New Delhi hosted the CII-Export Import Bank Africa Conclave, an annual converge now in its 9th edition, where more than 500 projects worth some $70 billion were discussed by 900 delegates from 45 countries.
Beijing, on its part, set the stage for President Xi Jinping's visit to Africa beginning Sunday, his second overseas, hosting the Forum on Chinese Businesses in Africa and dangling lines of credit worth $20 billion. A blunt warning that investing businessmen must learn to behave followed!
The charge of the elephant remains a modest mix of development assistance (India's national budget for next fiscal assigns a modest Rs.300 crore or $54 million for Africa), lines of credit via the Export-Import Bank, and hopes that the famed Indian entrepreneurial class will manage to deliver like their predecessors have done over the decades, more often than not without state backing.
The dragon, true to form, hisses loud enough for the world to take notice, with a politico-corporate cabal led by some of the largest contingents of stationed diplomats and state-owned banks loading benign – and often fuzzy – interest regimes to sweeten the deal.
The result? Two-way trade has ballooned from about $10 billion in 2000 to almost $200 billion in 2012. Africa is now Beijing's second largest project contracting market and the fourth largest investment destination. As per data cited until April 2012, its accumulative investment in Africa had reached $15.3 billion, compared to none just over a decade ago.

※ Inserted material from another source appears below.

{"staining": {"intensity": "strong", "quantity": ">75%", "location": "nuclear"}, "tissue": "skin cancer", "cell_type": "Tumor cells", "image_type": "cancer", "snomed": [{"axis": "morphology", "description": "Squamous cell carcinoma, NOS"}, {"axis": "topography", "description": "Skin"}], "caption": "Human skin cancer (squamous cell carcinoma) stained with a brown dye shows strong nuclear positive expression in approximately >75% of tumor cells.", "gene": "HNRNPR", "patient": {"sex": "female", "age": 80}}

India's bilateral trade with Africa has no doubt witnessed a five-fold increase in the past seven years. But it still stands at $65 billion. The target has been set now at $100 billion by 2015, against $90 billion earmarked earlier.
Despite the asymmetry between the Asian competitors, Africa isn't eating off Beijing's hand. Evidence lies in the unusual warning from the Chinese vice foreign minister to businessmen Monday.
"Build a better corporate image. Every Chinese company and individual is a spokesperson for China. Chinese businesses in Africa are generally doing well promoting the development of local communities. But they are certainly not without shortcomings," China's Vice Minister for Foreign Affairs Zhai Jun told his audience in Beijing.
"I hope Chinese businesses will further strengthen self-discipline, improve internal management and win the market with integrity and quality, rather than only seeking one-off deals. I want to see a Chinese business community that complies with local laws, respects local customs and traditions, understands the importance of improved labour practices and environmental protection, enables more local participation in operation, and readily gives back to the local communities," he said.
"The practice of abandoning the country immediately after taking some quick returns is nothing but short-sightedness. It is even more unethical to 'drain the pond in order to catch all the fish'."
In contrast, the scourge of near-sightedness and one-off deals is alien to Indian business. But given the dragon's deeper pockets, the pushback from Africa's opinion leaders is increasingly acerbic.
"Africa must shake off its romantic view of China and accept Beijing is a competitor as much as a partner and capable of the same exploitative practices as the old colonial powers," Nigeria's central bank governor warned earlier this month.
Reflecting the shifting views of senior African officials who fear the continent's anaemic industrial sector is being battered by cheap Chinese imports, Lamido Sanusi wrote a scathing essay in The Financial Times. "Africa is opening itself up to a new form of imperialism," he complained.
"China takes from us primary goods and sells us manufactured ones. This was also the essence of colonialism," Sanusi wrote in the essay, the most trenchant yet by a serving African leader.
Sanusi, credited with cleaning up Nigeria's banking system, argued that African countries must respond to "predatory" trade practices - such as subsidies and currency manipulation - that give Chinese exports an advantage. The continent, he said, must build infrastructure and invest in education so that African businesses can compete for continental trade as Chinese labour costs rise.
"I cannot recommend a divorce. However, a review of the exploitative elements in this marital contract is long overdue."
Not everyone agrees with Sanusi. South African President Jacob Zuma even warned western companies to shed an old "colonial" mindset when investing in Africa and to stop warning against the embrace of China.
For a continent parched of capital and infrastructure and the elephant receding in stamina, it's a difficult choice for Africa to stave off the dragon. But many like S.J. Dima, education minister of Central Equatoria in South Sudan, can't forget Beijing's role in arming Khartoum in the gory civil war in the Sudan.
"We trust India more," Prof. Dima confessed, hurt over how China rebuffed the request to build a hydro-electric dam Juba needs over the Nile. Norway seems to be stepping in. India could be that Manna.